Les modes de représentation varient grandement en fonction des films et des genres auxquels ils sont censés appartenir : le western, la comédie musicale ou le film fantastique utilisent chacun des codes immédiatement repérables...

Ces modes de représentation dépendent notamment du contexte historique et cinématographique dans lequel ils ont été produits (si on compare un western des années 50 à un western des années 70, la représentation des indiens ne sera évidemment pas la même ).
Évoquer le contexte du film c’est aussi parler de la société ou de l’époque où il a été réalisé : parler de l’identité sexuelle en France à notre époque (Tomboy École et Collège au Cinéma), ce n’est pas la même chose que dans les années 50 aux États-Unis où sévit le code Hayes (Certains l’aiment chaud Lycéens et Apprentis au Cinéma).
Parler de la condition de la femme en Turquie (Mustang Lycéens et Apprentis au Cinéma) ne comporte pas les mêmes enjeux qu’en occident, même si les thèmes sont les mêmes (le film peut être vu en miroir de Virgin Suicide de Sophia Coppola).

Mais on oublie souvent que les modes de représentation dépendent aussi de la sensibilité et de la culture du public auquel le film est destiné.
Prenons l’exemple d’un film du patrimoine comme 12 Hommes en colères (Sidney Lumet - Collège au Cinéma) qui date de 1968.
Il s’agit d’un film américain en noir et blanc, ce qui le fera systématiquement qualifier par les élèves de “vieux film”.

Il pourra être intéressant de préciser alors que l’on savait très bien faire des films en couleur à la fin des années soixante. Par exemple, Les aventures de Robin des bois avec Errol Flynn (Michael Curtiz Ecole et Cinéma) date de 1938.

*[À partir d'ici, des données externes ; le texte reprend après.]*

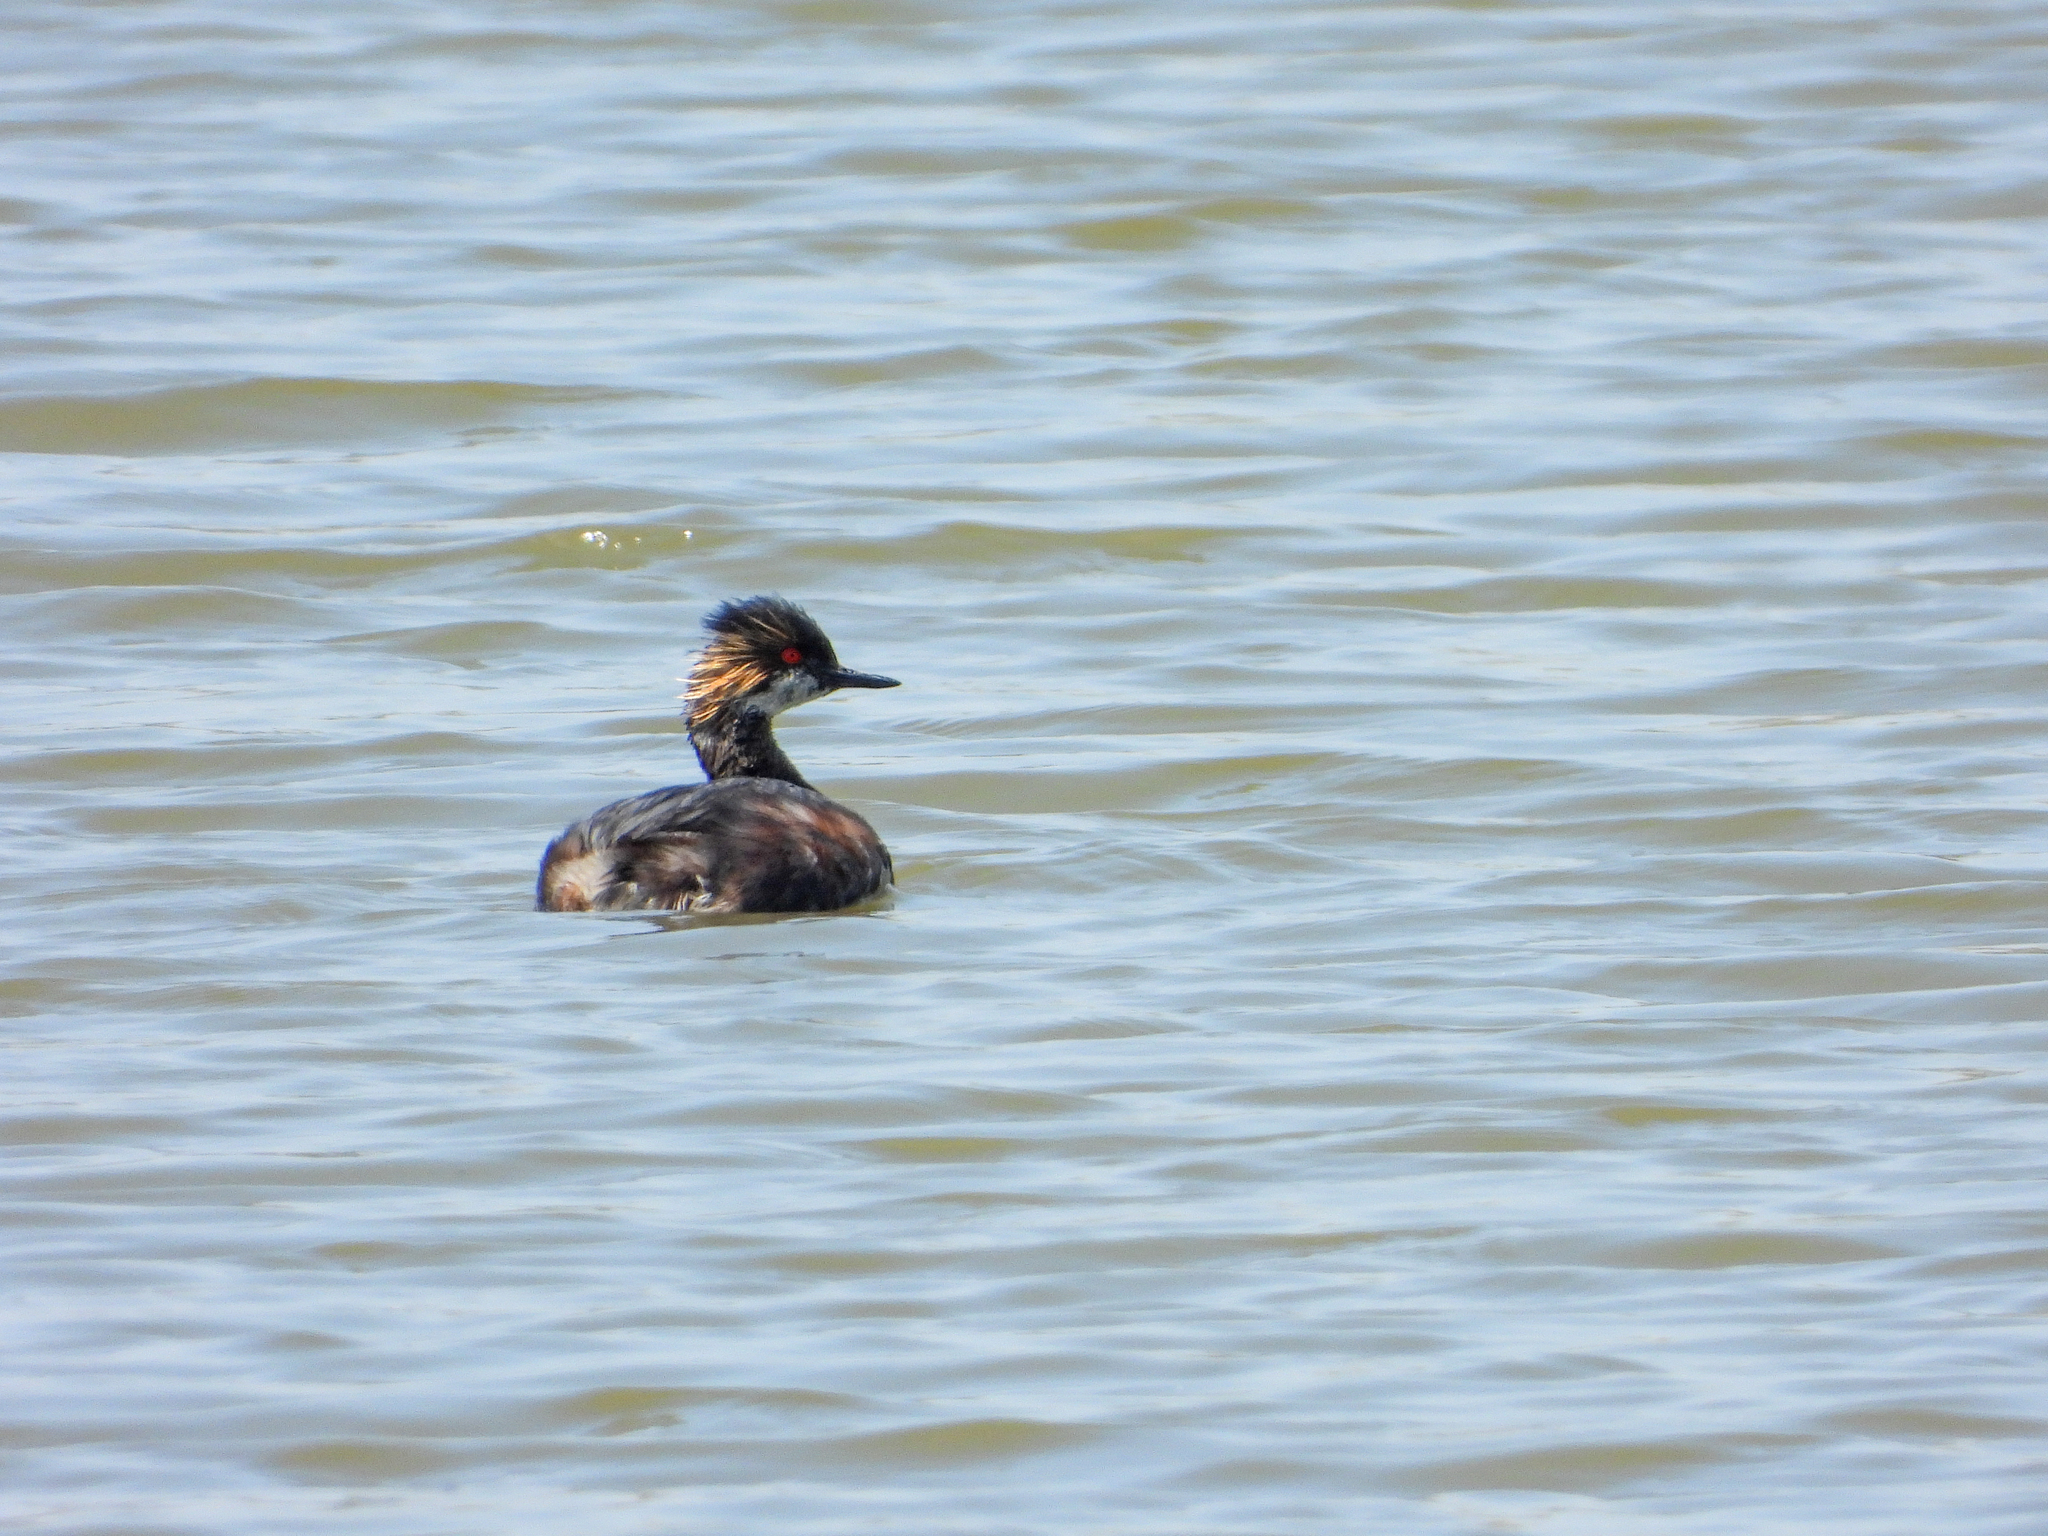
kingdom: Animalia
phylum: Chordata
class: Aves
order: Podicipediformes
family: Podicipedidae
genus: Podiceps
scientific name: Podiceps nigricollis
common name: Black-necked grebe
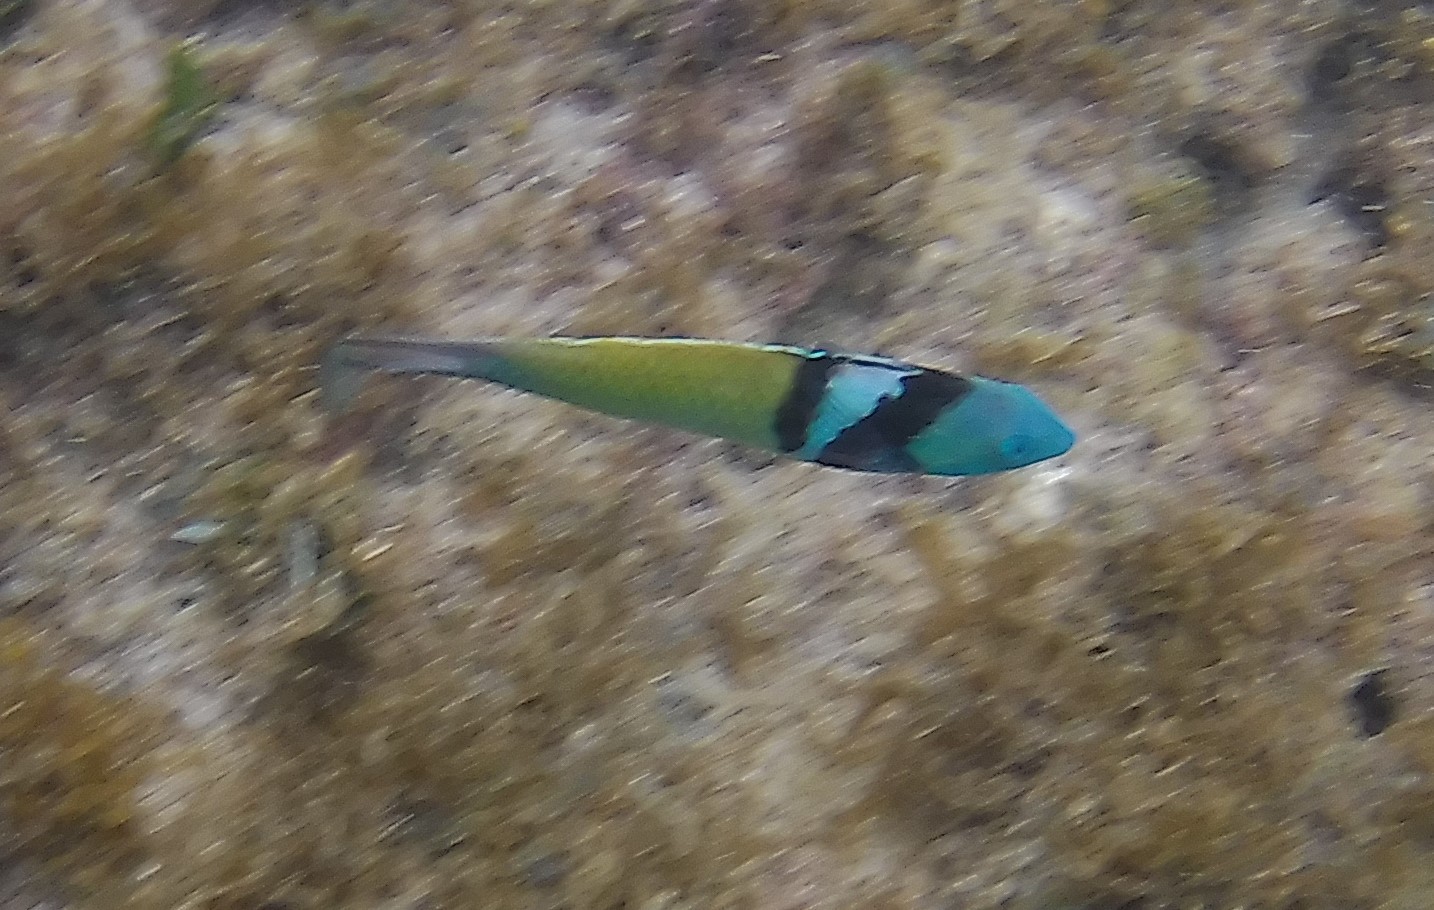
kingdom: Animalia
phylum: Chordata
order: Perciformes
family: Labridae
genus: Thalassoma
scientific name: Thalassoma bifasciatum
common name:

Peut-être est ce alors la question du coût qui amena la production à choisir le noir et blanc ? Bien sûr, produire un film en couleurs était très cher : le Technicolor reste longtemps hors de prix, notamment pour les productions non hollywoodiennes… Mais la question du coût n’est pas non plus la raison du choix de Sidney Lumet.
Cela peut paraître curieux aujourd’hui mais la couleur n’était tout simplement pas une technique qui attirait spécialement le public : les gens ne lui accordaient pas un statut équivalent au noir et blanc.

Cela s’explique finalement assez facilement. Le noir et blanc représentait tout simplement la norme à laquelle le spectateur était habitué.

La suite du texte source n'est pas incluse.